## Do this
Reproduce the lines starting with the line that contains "country: Ecuador" and going on through the line that contains "name author: R.F. Griggs", replacing "catalogue / barcode" with "catalog number" and leaving all else unchanged.

── Entries supplied

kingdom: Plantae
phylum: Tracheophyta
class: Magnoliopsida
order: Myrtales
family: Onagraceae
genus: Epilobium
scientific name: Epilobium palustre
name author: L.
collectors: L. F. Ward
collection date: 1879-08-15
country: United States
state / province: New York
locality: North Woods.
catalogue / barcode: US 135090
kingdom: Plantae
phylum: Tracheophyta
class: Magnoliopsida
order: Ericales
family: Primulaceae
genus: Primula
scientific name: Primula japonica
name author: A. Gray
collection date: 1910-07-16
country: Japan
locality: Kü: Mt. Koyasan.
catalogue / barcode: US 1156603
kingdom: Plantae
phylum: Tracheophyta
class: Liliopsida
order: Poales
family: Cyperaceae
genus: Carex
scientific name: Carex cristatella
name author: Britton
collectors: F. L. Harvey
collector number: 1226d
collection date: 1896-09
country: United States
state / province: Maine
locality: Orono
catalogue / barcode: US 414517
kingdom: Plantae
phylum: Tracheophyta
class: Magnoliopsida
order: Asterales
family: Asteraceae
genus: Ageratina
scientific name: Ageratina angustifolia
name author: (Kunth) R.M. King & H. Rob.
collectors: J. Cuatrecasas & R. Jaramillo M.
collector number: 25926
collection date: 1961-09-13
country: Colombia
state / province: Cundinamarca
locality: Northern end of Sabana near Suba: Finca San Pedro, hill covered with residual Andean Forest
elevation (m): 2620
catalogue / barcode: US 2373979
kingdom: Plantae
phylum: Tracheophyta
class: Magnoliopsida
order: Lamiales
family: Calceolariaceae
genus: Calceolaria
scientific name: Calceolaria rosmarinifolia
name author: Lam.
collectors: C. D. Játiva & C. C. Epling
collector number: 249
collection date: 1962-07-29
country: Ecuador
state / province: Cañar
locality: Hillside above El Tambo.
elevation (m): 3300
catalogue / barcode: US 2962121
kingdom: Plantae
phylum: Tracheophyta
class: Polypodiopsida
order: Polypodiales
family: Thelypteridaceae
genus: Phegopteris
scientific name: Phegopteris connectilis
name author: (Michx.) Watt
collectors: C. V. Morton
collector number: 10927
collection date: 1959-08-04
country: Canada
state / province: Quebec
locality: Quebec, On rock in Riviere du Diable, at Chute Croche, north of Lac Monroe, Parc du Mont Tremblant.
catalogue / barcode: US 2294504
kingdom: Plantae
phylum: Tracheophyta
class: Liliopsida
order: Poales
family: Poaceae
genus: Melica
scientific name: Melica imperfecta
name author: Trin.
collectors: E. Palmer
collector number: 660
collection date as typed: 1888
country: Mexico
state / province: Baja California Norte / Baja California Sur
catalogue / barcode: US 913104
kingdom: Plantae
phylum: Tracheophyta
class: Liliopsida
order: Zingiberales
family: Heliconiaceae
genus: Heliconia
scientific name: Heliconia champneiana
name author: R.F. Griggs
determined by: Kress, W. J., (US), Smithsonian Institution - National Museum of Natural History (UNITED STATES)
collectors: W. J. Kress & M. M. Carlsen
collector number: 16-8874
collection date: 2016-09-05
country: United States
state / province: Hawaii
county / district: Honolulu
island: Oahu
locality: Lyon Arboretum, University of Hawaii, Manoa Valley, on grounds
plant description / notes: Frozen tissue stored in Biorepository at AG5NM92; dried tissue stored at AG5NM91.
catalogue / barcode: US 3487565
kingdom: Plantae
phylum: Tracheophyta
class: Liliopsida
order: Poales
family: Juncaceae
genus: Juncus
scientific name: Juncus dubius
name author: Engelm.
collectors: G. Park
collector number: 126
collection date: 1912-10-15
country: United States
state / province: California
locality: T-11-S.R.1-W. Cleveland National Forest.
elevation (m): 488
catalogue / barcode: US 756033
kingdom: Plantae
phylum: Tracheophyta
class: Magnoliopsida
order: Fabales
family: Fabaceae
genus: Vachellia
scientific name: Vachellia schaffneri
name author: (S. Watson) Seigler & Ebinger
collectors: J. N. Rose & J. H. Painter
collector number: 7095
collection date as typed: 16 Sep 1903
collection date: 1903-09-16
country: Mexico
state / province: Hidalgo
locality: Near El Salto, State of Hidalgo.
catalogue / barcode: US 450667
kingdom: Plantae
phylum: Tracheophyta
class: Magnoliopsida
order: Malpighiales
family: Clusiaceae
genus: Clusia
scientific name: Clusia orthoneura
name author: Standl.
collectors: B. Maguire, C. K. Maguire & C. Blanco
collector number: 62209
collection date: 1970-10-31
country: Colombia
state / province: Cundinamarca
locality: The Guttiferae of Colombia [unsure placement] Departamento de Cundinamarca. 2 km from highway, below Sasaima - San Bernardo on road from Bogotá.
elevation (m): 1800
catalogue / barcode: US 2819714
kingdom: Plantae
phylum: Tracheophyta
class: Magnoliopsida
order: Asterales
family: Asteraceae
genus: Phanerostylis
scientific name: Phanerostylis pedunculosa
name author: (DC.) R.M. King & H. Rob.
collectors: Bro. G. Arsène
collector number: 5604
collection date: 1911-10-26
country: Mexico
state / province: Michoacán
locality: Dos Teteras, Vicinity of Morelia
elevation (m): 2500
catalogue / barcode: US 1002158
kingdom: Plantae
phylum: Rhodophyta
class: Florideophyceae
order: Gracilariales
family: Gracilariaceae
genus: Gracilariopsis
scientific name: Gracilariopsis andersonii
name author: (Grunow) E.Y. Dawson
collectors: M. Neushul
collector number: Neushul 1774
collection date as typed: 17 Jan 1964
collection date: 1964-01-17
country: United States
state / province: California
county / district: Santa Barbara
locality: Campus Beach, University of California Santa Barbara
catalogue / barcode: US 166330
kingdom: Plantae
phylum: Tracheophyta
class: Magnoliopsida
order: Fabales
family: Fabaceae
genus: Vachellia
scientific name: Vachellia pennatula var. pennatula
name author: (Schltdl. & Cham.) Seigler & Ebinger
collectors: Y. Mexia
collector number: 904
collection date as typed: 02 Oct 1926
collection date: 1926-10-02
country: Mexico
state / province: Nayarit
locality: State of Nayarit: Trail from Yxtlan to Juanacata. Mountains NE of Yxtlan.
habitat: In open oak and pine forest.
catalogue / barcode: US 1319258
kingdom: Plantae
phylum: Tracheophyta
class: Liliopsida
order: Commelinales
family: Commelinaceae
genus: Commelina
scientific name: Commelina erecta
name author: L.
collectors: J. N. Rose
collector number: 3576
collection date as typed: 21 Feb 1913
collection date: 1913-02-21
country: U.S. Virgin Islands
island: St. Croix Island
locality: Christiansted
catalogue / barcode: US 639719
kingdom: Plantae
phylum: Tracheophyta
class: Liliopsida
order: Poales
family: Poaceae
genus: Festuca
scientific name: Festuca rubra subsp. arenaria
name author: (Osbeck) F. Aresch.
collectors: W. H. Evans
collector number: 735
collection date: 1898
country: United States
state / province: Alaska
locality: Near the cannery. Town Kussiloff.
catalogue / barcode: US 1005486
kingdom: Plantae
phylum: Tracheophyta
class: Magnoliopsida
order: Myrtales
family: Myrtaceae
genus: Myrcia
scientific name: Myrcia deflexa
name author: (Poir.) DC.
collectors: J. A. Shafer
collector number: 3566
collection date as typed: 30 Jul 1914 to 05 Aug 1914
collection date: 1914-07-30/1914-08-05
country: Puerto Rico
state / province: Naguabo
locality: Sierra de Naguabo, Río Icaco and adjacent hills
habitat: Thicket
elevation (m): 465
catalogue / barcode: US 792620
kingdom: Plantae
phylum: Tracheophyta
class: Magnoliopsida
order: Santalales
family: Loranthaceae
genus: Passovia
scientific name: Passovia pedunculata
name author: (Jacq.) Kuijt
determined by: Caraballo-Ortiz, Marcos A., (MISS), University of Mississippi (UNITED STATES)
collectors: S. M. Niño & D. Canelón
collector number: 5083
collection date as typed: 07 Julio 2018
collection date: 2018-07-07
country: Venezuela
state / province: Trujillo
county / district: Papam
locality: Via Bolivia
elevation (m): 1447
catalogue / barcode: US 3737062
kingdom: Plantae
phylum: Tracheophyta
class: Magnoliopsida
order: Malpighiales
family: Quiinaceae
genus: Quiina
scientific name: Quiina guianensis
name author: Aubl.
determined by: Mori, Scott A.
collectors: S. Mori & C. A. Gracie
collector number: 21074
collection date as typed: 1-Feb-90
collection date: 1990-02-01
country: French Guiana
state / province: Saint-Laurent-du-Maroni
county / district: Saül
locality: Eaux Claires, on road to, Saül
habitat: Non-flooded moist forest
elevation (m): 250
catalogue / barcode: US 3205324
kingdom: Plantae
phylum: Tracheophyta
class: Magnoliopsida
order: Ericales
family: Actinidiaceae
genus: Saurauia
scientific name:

────

## Final result
country: Ecuador
state / province: Cañar
locality: Hillside above El Tambo.
elevation (m): 3300
catalog number: US 2962121
kingdom: Plantae
phylum: Tracheophyta
class: Polypodiopsida
order: Polypodiales
family: Thelypteridaceae
genus: Phegopteris
scientific name: Phegopteris connectilis
name author: (Michx.) Watt
collectors: C. V. Morton
collector number: 10927
collection date: 1959-08-04
country: Canada
state / province: Quebec
locality: Quebec, On rock in Riviere du Diable, at Chute Croche, north of Lac Monroe, Parc du Mont Tremblant.
catalog number: US 2294504
kingdom: Plantae
phylum: Tracheophyta
class: Liliopsida
order: Poales
family: Poaceae
genus: Melica
scientific name: Melica imperfecta
name author: Trin.
collectors: E. Palmer
collector number: 660
collection date as typed: 1888
country: Mexico
state / province: Baja California Norte / Baja California Sur
catalog number: US 913104
kingdom: Plantae
phylum: Tracheophyta
class: Liliopsida
order: Zingiberales
family: Heliconiaceae
genus: Heliconia
scientific name: Heliconia champneiana
name author: R.F. Griggs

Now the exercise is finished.